Cache Type Inservice Cache Distributed Cache
Preloaded Cache Pros: 

  • Consumer app will start seeing the performance gain from the time service is launched.
  • New service launched as part of autoscale will start having preloaded cache, hence it’s good for microservices kind of environment

Cons:

  • Launching of new service may take longer as cache needs to be preloaded.
  • Service may become fat as we might be caching all the possible data irrespective of frequency of usage
Pros: 

  • Consumer app will start seeing the performance gain from the time service is launched.
  • New service launched as part of autoscale will start having preloaded cache, hence it’s good for microservices kind of environment

Cons:

  • Populating distributed cache upfront may be a challenge.

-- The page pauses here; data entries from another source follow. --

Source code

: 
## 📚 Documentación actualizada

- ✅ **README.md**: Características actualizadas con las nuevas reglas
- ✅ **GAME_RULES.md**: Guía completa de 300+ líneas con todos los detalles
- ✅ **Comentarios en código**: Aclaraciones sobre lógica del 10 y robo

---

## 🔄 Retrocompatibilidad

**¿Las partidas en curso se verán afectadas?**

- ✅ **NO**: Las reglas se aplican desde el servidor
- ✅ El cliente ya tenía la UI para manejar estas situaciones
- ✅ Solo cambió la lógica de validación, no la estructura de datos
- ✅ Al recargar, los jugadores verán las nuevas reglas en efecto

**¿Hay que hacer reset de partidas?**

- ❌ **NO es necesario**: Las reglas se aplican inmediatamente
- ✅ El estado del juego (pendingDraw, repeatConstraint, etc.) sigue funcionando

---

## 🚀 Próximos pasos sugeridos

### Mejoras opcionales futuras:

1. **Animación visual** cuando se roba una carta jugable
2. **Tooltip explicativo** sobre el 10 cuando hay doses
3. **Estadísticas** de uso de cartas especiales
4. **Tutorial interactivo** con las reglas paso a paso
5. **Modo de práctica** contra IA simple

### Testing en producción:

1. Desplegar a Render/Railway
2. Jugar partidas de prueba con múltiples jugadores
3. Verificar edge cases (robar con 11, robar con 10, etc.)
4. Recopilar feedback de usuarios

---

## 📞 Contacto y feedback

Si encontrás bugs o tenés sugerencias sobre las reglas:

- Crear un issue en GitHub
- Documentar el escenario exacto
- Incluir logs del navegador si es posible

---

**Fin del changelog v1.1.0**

We may need to build and/or use separate tool to preload the data
Lazy Loaded Cache Pros: 

  • Launching of new service will take less time as there is no burden of preloading

Cons:

  • Initial set of users will have slower performance 
  • Scale without losing on performance is tricky as newly launched instance may take time to warm up the cache
Pros: 

  • Launching of new service will take less time as there is no burden of preloading
  • New service launched as part of autoscale will start having access to distributed cache, hence good for microservices kind of environment

Cons:

  • Due to any reason, if distributed cache fails overall service performance gets degrade in a big way

Cache Triangle

Summary

As part of this article, I tried to cover different aspects of caching, pros & cons of each approach. I would recommend distributed and lazy loaded caching for Microservices environment, as it will help us to bring the right balance among three core aspects of caching. With the advent of public cloud, managing distributed cache is relatively easy. If we choose lazy loading, performance for the initial requests may not be great and if that becomes serious concern then we can handle that with instances of high I/O throughput and/or computing power or by optimizing certain part of functional logic. With this article I hope you gained certain knowledge which will help you to take an informed decision while choosing caching technique in your Microservices environment.